The hidden state threat model of differential privacy (DP) assumes that the adversary has access only to the final trained machine learning (ML) model, without seeing intermediate states during training. Current privacy analyses under this model, however, are limited to convex optimization problems, reducing their applicability to multi-layer neural networks, which are essential in modern deep learning applications. Additionally, the most successful applications of the hidden state privacy analyses in classification tasks have been for logistic regression models. We demonstrate that it is possible to privately train convex problems with privacy-utility trade-offs comparable to those of one hidden-layer ReLU networks trained with DP stochastic gradient descent (DP-SGD). We achieve this through a stochastic approximation of a dual formulation of the ReLU minimization problem which results in a strongly convex problem. This enables the use of existing hidden state privacy analyses, providing accurate privacy bounds also for the noisy cyclic mini-batch gradient descent (NoisyCGD) method with fixed disjoint mini-batches. Our experiments on benchmark classification tasks show that NoisyCGD can achieve privacy-utility trade-offs comparable to DP-SGD applied to one-hidden-layer ReLU networks. Additionally, we provide theoretical utility bounds that highlight the speed-ups gained through the convex approximation.

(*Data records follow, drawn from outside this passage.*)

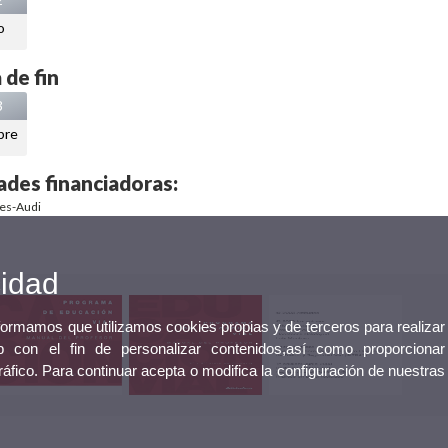
o
 de fin
3
bre
ades financiadoras:
des-Audi
cidad
nformamos que utilizamos cookies propias y de terceros para realizar
 con el fin de personalizar contenidos,así como proporcionar
tráfico. Para continuar acepta o modifica la configuración de nuestras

翻译：差分隐私（DP）的隐藏状态威胁模型假设攻击者仅能访问最终训练完成的机器学习（ML）模型，而无法观测训练过程中的中间状态。然而，当前该模型下的隐私分析仅限于凸优化问题，这限制了其在现代深度学习应用中至关重要的多层神经网络上的适用性。此外，隐藏状态隐私分析在分类任务中最成功的应用目前仅限于逻辑回归模型。我们证明，通过采用随机近似方法处理ReLU最小化问题的对偶形式，可以获得与使用DP随机梯度下降（DP-SGD）训练的单隐藏层ReLU网络相当的隐私-效用权衡。该近似将原问题转化为强凸优化问题，从而能够利用现有的隐藏状态隐私分析框架，为采用固定不相交小批量的噪声循环小批量梯度下降（NoisyCGD）方法提供精确的隐私边界。在基准分类任务上的实验表明，NoisyCGD能够实现与应用于单隐藏层ReLU网络的DP-SGD相当的隐私-效用权衡。此外，我们通过理论效用边界证明了凸近似方法带来的加速效果。